In my work, so much runs contrary to the “right” way to make a landscape painting. I blame it on my undergraduate training where we painted freely, making abstract work. Over the years I have learned how to construct a landscape in a more traditional way, but truly my brain doesn’t work that way. Even if I begin a work more traditionally, I lose interest. I have developed a way to work from observation that feels right for me and it is the way I can find order out of the chaos of a complicated scene that’s in front of me.
LG: What are some ways where your work veers off from the more traditional ways of making a landscape?

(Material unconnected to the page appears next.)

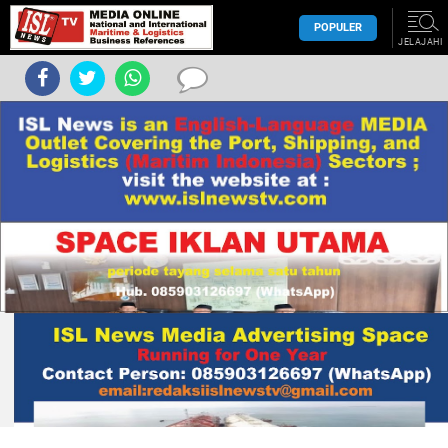
POPULER
JELAJAHI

CR: I always start from observation, making a drawing which can begin with the smallest detail. The next step is based on the first, with the drawing slowly building, composing as I go, selecting parts of the scene that fit into a composition. I am creating an order not based on foreground to background but distribution of visual elements. The composition builds based on the balance of darks to lights, straight edges to curved, bright color to dull. I may use shadows in one part of the drawing and exclude shadows elsewhere. The logic and construction of the picture develops like a collage, or like writing using stream of consciousness where one thing leads to the next. I move around, changing points of view, and scale to assemble the parts into a whole. The white of the paper sometimes reads as a positive, in other places a negative but visually creates a flowing shape that ties the smaller parts together. The overall balance and design comes from the selection process, including parts of landscape and excluding others.
The overall goal is to make paintings that are believable not because they follow an external construct. At times I wish I could make work that used the logic of alternating darks to lights in a recession of pictorial space but it doesn’t suit me. I lose interest. With this body of work I looked at Bonnard landscapes and realized that he created very large areas of dark and light so when starting the studio paintings I divided up areas into large darks and lights. Although the end result still has many complicated elements to it, I felt that the underlying organization was based on a simple structure, and that helped to uncover an order with overall value and color.
My personal decision to continue in this vein means that the work has its own idiosyncratic qualities. I need to honor and embrace them and even exaggerate the pictorial, emotional and psychological qualities of these paintings which are mine alone.
LG: Couldn’t you make these paintings completely from invention? Why do you still need to be tied to observation in some manner for your work?
CR: As far as working from observation, I always need to start a painting with something that comes from the world around me. I sometimes wondered what it would be like to be put in an empty room and asked to make art. I would be at a loss. I need to see something first to imagine and then go from there.
“Things are complex to me, and I have tried to order the images into a clear world that we all recognize, even with its contradictions. Sometimes the trees don’t obey the seasons and hills don’t sit in the right location, but I try to use nature to create a picture that feels right for me and reminds me of the place that was the original inspiration for the picture.”